Saturday, 02 de November de 2024 ISSN 1519-7670 - Ano 24 - nº 1312

TV em transe, a vida além da Globo

Mais uma vez a semana terminou agitada no meio audiovisual com a decisão da Abert de interromper unilateralmente as negociações que visam a elaboração de relatório sobre o projeto de emenda constitucional (PEC 59/03) que regulamenta o inciso III do artigo 221 da Constituição Federal.

O processo estava em curso na Comissão de Regionalização da Produção do Conselho de Comunicação Social (CCS), buscando chegar a uma formulação de consenso para a apreciação do projeto de lei proposto pela deputada Jandira Feghali (PbdoB-RJ).

Teoricamente, as dificuldades apareceram no artigo 4º, que trata da obrigatoriedade de exibição semanal de ‘uma obra cinematográfica ou videofonográfica nacional’. A Abert alega que essa exigência é inconstitucional e já havia apresentado um parecer jurídico neste sentido na reunião do CCS de 2 de março.

Para os componentes do Conselho que defendem a aprovação da Lei Jandira do jeito que está, no entanto, esta não é apenas uma resistência do empresariado do segmento contra o estabelecimento de uma exigência legal.
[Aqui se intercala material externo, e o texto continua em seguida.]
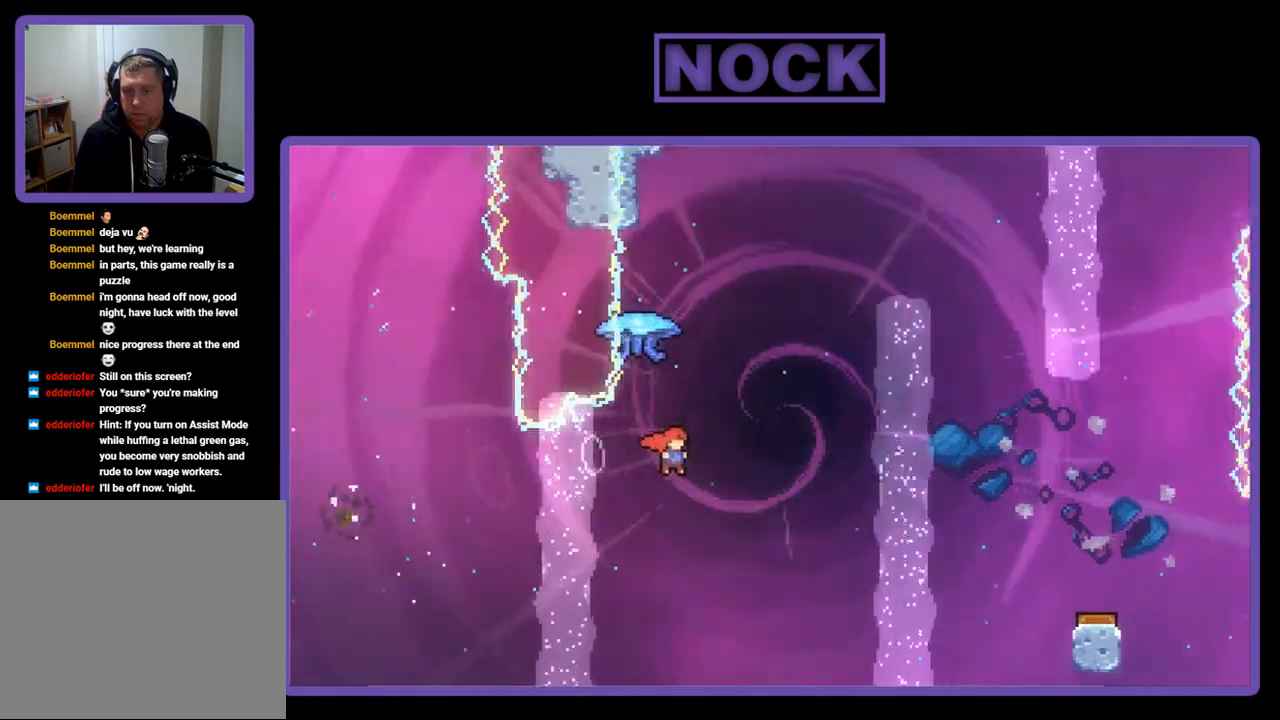
{"buttons": ["R2", "DPAD_UP", "DPAD_RIGHT"], "right_stick": "center", "events": [[67, "CIRCLE", "down"], [267, "DPAD_RIGHT", "down"], [333, "DPAD_UP", "up"], [367, "CIRCLE", "up"], [367, "DPAD_UP", "down"]]}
Trata-se, nas palavras do conselheiro Daniel Herz, dirigente do Fórum Nacional Para a Democratização da Comunicação, ‘de uma resistência frontal contra a exibição da produção cinematográfica na TV’. Para Herz, ‘o rompimento unilateral do processo de negociação foi provocado pelo mesmo empresariado que resiste a cumprir os princípios constitucionais do capítulo da comunicação’. E acrescenta: ‘A Constituição de 1988 diz que o ‘estímulo à produção independente’ nacional é um ‘princípio’ que deve ser atendido pela ‘produção e a programação das emissoras de rádio e televisão’. Contudo, o empresariado de televisão, há mais de uma década e meia, não apenas não estimula a produção nacional independente, como a discrimina e obstrui sua a exibição, principalmente do cinema brasileiro’.

Questão fechada

A retirada da Abert das negociações provocou reação imediata do Congresso Brasileiro de Cinema (CBC), um fórum que reúne cerca de 50 entidades ligadas ao audiovisual. No domingo (14/3), o cineasta Geraldo Moraes, presidente do CBC, preparou uma nota oficial em tom de manifesto para ser enviada na terça-feira, 16, ao Conselho de Comunicação Social do Senado, ao Ministério da Cultura e também à Casa Civil da Presidência da República.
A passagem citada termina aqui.